Lane Powell PC lawyers said in a client alert May 18 that the application and instructions took the favorable position on the issue and interpreted the “and” in the statutory language as disjunctive regarding payroll costs.
“This could materially increase payroll costs depending on when a business received its PPP loan,” the Lane Powell alert said. “For example, if a business received a PPP loan on April 29, and pays payroll on the 15th and last day of each month, with paychecks cut on April 30, then the business effectively gets an extra 13 days of payroll forgiven.”
The application and instructions also provide guidance that is meant to reduce compliance burdens and make the process easier for borrowers, according to a Treasury statement.
Treasury said the guidance includes an alternative payroll covered period that gives borrowers the option to calculate payroll costs in alignment with regular payroll cycles. The guidance also includes a favorable interpretation of statutory exemptions from loan forgiveness reductions based on rehiring by June 30, and a new exemption from loan forgiveness reduction for borrowers who made good-faith offers to rehire workers that were declined.
Not Enough
But according to the American Institute of CPAs, the guidance still leaves open too many issues for the process to function as intended.
“It’s clear the application form and instructions provided yesterday are not enough,” said Erik Asgeirsson, head of CPA.com. “Some of the most pressing issues are not addressed, and in other areas it appears new questions have arisen.”
Frustration over the lack of guidance has been a theme throughout the PPP loan process. Immediately after the CARES Act was signed into law March 27, borrowers rushed to get loans to fund operations. But practical questions immediately popped up, and the SBA and Treasury were tasked with getting out guidance as fast as possible to get the program off the ground.
That has led to several rounds of guidance in the form of interim final rules and FAQs. A few weeks into the program, it was revealed that several large public companies received loans that were really intended for smaller businesses that desperately needed the money.

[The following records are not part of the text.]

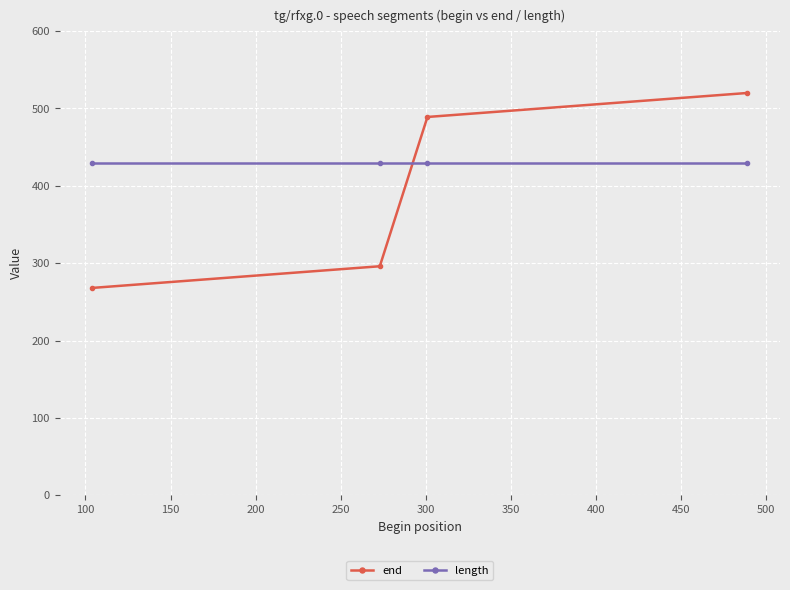

What is the value of the length point at the 2nd from the left?

430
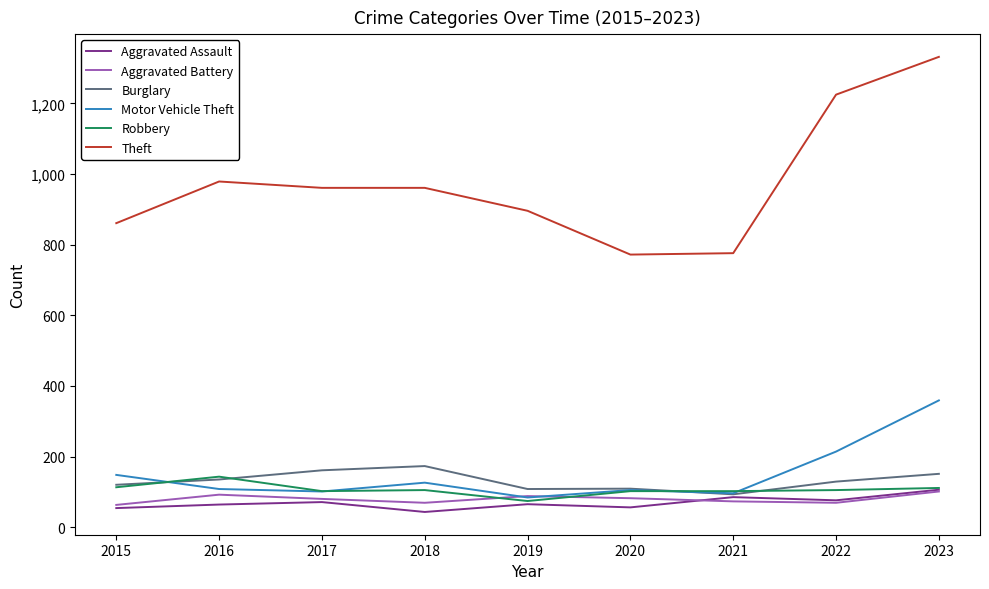

Is it true that Motor Vehicle Theft equals 108 at 2016?

True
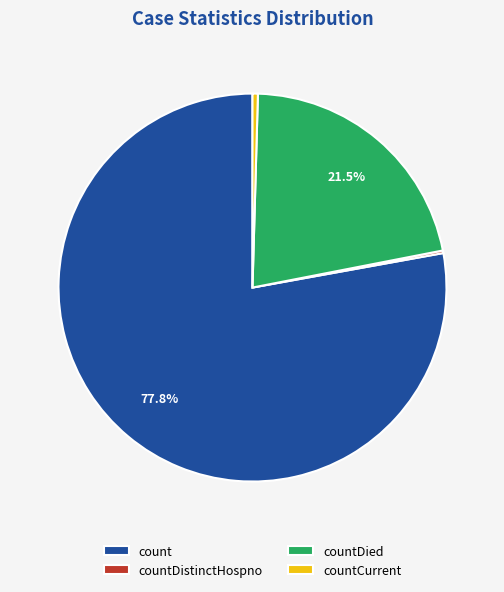

To the nearest percent, what is the difference between the largest and smallest slice percentages?

78%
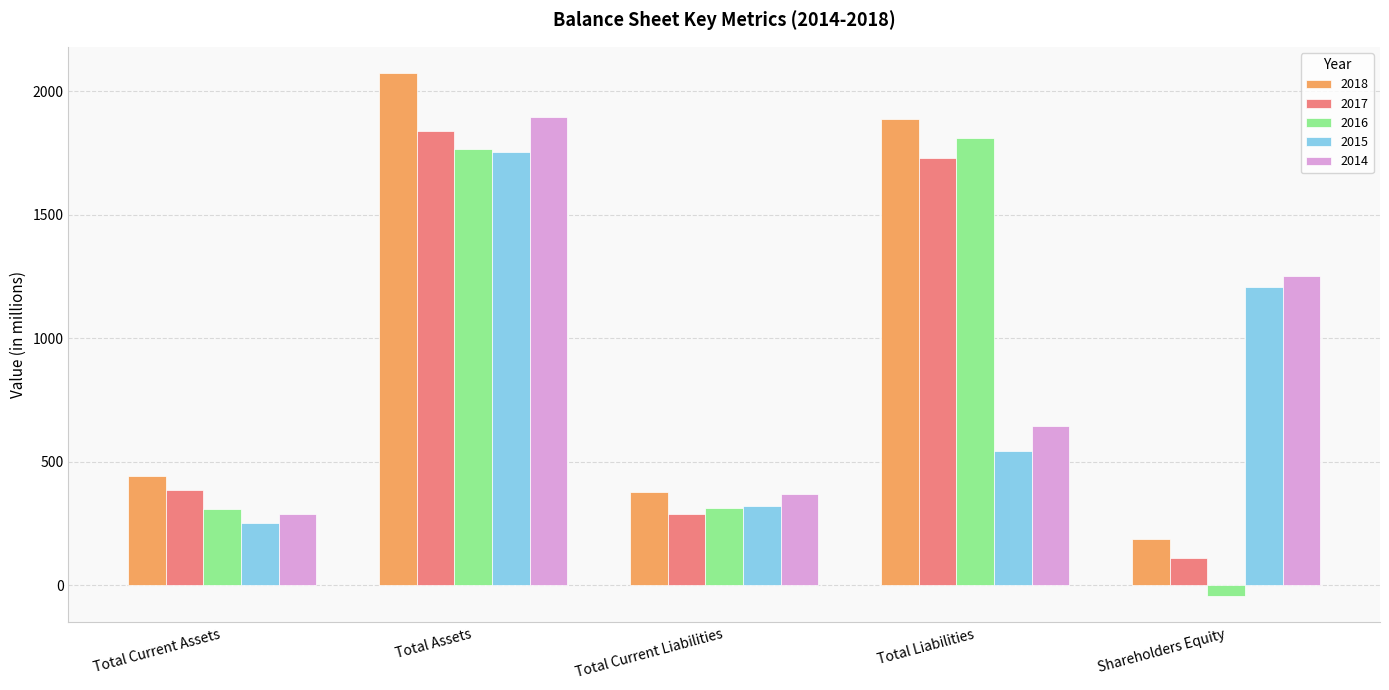

The 2017 series shows 1131 at Total Liabilities. True or false?

False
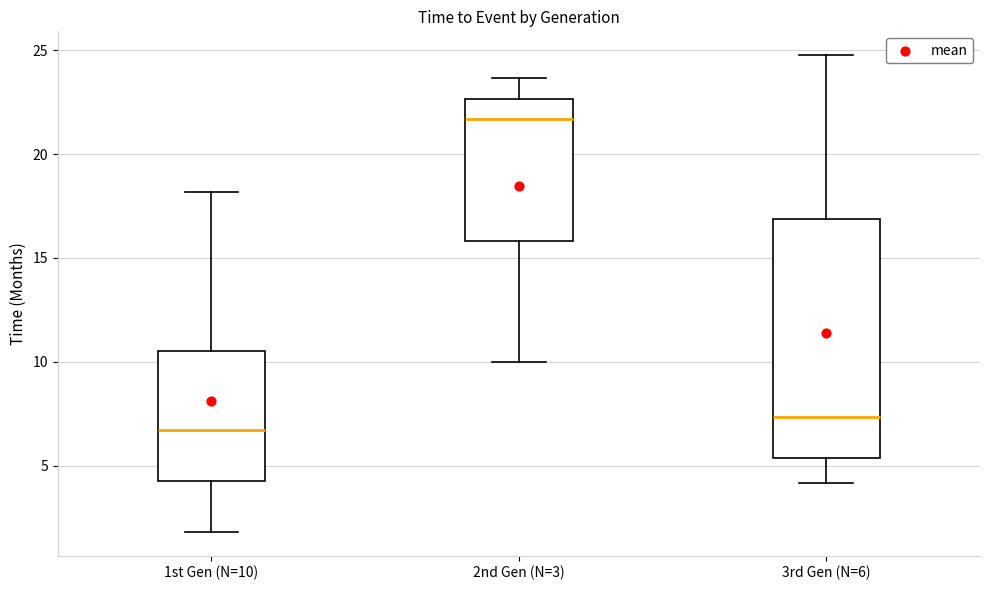

Reading left to right, read every box against the y-axis: the position of its median line, the range the box covers, and the ends of its whiskers. The values are not printed on the chart, so give them approximately, as read against the axis.

1st Gen (N=10): median 6.5, box 4.0 to 10.5, whiskers 2.0 to 18.0
2nd Gen (N=3): median 21.5, box 16.0 to 22.5, whiskers 10.0 to 23.5
3rd Gen (N=6): median 7.5, box 5.5 to 17.0, whiskers 4.0 to 25.0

As a result, certification standards for the loans were tightened, but that only raised more questions and led to some smaller businesses giving back their loans before later guidance indicated that they didn’t need to.
Even as more guidance was sporadically released, practitioners knew the real hook would be how the forgiveness portion of the loans would be implemented. The application and instructions are a helpful start, but practitioners say that they want more because so many questions remain unanswered.
One major issue with the PPP is the different language used concerning employees. For purposes of loan eligibility, the CARES Act defines employee to include “individuals employed on a full-time, part-time, or other basis.” But for loan forgiveness, the amount forgiven is reduced by the reduction in full-time equivalent employees, a condition that was left open to interpretation.
Melissa Ostrower of Jackson Lewis PC said the forgiveness instructions helped explain how full-time equivalency is determined — based on the average hours paid, divided by 40. But she said one open question is whether an employee who is receiving severance pay can count in that calculation.
The instructions help explain what expenses count as covered utility payments, such as electricity, gas, water, transportation, telephone, and internet, Ostrower said.
“However, the instructions do not explain how retirement plan expenses are determined where the employer makes nonelective contributions calculated at year-end or where an employee participates in a defined benefit pension plan,” Ostrower added.